To me, the one who often places more significance on justice than on grace and mercy, this question was convicting. 

How many times have I grumbled about another chance given to a wayward child while mine followed the rules? How many times have I criticized teachers, coaches or bosses for giving another chance to a seemingly "lost cause"?  But...when is giving up on someone okay?  When do we stop giving 2nd...or 3rd...or 4th chances?

A dear friend of mine gave her husband another chance after he was unfaithful.  Now their marriage is a testament to the grace of God with 3 precious children.  They are serving God in a local church and connecting with men and women who desperately need forgiveness and who desperately need to forgive.

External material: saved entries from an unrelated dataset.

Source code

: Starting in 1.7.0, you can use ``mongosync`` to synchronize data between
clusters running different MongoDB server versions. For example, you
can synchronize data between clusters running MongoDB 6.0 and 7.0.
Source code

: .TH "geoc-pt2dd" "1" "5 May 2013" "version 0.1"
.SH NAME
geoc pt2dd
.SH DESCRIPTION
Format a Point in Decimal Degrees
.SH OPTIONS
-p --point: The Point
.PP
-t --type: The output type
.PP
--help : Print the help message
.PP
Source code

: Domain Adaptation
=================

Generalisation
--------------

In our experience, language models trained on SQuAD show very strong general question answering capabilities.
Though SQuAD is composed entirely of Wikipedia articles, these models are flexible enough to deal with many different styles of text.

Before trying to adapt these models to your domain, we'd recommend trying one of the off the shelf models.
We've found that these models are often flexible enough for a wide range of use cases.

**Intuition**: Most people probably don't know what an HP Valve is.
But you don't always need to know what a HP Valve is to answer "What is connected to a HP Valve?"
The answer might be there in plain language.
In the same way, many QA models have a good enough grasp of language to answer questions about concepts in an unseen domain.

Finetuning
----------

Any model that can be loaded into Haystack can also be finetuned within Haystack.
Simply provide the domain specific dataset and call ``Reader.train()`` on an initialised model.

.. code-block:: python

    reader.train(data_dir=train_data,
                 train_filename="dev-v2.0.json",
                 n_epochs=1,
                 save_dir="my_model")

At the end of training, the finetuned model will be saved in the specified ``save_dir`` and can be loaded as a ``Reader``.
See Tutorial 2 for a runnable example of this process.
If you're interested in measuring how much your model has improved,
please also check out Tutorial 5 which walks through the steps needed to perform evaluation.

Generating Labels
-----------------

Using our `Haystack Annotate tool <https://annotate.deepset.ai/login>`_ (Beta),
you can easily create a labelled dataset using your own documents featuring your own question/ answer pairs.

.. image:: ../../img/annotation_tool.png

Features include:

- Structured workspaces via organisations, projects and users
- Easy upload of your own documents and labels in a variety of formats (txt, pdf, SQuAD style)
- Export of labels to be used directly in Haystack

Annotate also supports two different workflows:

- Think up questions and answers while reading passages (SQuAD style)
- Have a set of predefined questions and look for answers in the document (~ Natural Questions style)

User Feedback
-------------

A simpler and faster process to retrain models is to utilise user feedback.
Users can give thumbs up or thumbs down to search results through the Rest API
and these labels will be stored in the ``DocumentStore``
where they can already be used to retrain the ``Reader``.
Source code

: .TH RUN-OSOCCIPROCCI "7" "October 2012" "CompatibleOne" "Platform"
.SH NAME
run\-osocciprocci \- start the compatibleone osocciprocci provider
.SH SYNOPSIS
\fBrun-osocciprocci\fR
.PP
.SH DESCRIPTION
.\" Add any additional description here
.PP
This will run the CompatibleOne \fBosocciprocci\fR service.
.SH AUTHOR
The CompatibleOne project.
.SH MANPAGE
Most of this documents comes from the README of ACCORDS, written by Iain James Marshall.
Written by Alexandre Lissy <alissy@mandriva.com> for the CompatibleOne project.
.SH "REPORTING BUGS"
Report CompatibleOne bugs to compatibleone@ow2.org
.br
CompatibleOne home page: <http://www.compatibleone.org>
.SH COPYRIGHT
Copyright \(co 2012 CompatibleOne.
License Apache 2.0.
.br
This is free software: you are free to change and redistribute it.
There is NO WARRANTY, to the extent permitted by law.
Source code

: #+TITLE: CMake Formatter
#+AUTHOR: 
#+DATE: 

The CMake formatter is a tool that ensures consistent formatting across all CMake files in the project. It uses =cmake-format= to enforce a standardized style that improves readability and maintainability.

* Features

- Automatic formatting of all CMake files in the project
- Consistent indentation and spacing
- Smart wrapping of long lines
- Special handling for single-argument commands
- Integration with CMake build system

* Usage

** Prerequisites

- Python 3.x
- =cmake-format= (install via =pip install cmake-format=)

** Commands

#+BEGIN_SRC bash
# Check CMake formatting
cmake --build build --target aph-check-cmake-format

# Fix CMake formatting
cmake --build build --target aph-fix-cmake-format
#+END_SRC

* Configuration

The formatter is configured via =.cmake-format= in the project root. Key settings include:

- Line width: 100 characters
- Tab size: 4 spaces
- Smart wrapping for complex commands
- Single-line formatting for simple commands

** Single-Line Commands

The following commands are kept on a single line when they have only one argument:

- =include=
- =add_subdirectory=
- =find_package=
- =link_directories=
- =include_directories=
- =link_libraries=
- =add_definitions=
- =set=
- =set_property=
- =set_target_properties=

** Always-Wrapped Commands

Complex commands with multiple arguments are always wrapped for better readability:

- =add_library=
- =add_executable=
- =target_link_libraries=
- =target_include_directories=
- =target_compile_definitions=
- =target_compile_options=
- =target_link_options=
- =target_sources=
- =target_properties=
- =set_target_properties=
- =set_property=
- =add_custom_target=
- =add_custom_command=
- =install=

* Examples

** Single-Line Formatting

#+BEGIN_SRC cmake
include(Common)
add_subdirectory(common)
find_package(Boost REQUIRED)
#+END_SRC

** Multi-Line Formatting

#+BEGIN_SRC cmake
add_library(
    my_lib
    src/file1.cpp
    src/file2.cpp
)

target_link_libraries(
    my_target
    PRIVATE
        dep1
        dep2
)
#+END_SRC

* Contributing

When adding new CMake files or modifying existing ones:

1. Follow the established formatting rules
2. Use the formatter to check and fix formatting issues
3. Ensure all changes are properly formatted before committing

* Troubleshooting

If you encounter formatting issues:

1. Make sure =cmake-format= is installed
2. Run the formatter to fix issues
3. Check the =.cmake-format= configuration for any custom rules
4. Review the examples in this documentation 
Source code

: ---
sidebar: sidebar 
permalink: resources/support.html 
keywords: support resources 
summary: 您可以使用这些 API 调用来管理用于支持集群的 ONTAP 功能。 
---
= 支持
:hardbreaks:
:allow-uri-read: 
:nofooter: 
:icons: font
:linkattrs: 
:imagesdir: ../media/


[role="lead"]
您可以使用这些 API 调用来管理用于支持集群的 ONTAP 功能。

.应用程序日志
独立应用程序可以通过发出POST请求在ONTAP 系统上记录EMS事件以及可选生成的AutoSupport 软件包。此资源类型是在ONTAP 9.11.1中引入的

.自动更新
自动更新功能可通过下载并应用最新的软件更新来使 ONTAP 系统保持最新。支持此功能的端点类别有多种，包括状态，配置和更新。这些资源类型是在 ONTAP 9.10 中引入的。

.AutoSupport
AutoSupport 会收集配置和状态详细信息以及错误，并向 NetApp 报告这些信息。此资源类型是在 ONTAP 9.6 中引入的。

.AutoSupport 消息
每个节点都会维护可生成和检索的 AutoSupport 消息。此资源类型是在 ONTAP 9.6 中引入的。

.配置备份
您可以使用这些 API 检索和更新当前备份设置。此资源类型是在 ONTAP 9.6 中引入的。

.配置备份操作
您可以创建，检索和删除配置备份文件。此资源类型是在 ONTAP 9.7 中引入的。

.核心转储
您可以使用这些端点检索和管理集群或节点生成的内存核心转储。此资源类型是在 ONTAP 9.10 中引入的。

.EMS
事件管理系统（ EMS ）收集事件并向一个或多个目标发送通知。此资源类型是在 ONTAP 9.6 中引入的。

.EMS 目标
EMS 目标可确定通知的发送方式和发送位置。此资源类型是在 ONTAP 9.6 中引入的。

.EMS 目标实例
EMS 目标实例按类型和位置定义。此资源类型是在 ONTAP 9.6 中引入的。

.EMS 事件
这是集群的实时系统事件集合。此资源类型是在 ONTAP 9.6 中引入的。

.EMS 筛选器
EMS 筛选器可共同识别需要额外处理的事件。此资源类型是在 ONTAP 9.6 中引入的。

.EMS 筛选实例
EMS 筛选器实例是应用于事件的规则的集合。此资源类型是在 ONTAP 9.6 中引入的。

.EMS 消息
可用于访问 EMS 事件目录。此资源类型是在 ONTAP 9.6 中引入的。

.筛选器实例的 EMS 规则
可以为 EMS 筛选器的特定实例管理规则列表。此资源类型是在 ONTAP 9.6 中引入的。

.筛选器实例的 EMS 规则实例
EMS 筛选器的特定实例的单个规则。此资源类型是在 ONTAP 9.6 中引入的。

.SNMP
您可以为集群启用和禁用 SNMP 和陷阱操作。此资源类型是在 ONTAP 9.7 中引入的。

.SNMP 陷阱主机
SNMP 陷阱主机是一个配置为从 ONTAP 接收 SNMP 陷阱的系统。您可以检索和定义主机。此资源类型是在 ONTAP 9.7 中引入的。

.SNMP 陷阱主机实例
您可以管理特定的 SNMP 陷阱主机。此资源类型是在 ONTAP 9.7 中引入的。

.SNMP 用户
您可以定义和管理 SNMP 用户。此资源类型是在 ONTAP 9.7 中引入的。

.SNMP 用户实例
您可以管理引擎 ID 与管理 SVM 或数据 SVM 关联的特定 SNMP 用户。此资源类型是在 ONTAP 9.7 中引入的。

Ben Carson was given another chance.  Now he is a world-renowned neurosurgeon who has been used to work miracles in the lives of countless people.

Jonah was given another chance...and all of the people of Nineveh were spared and God received the glory.

The Bible is full of "another chance" stories...Jacob, David, Samson...Simon Peter?  Not once, but three times he denied even knowing Jesus...but thankfully his friend, his Savior, gave him another chance.

So, when should I give up on a wayward child?

Never.

What child is worth another chance?

All of them.

Of course, this doesn't mean that we don't discipline.  This doesn't mean that the guilty don't suffer the consequences of their actions.  But it is not our right or our burden to give up on any child.  That burden relies solely on the shoulders and in the hands of God the Father.

If we claim to be Believers of the Lord Jesus Christ, we should be actively looking for opportunities for redemption.  After all, we ourselves were redeemed for God's glory.  What better way to glorify God than by showing forgiveness and love to the unlovable?

Who knows?  Maybe the child to whom we give another chance is the next Charles Spurgeon...or Abraham Lincoln...or the father of your grandchildren.

P.S.  Thank you, Coach Carter, for changing many children's lives by giving them another chance.  Thank you for changing mine and Trey's by reminding us that no one is past the point of redemption.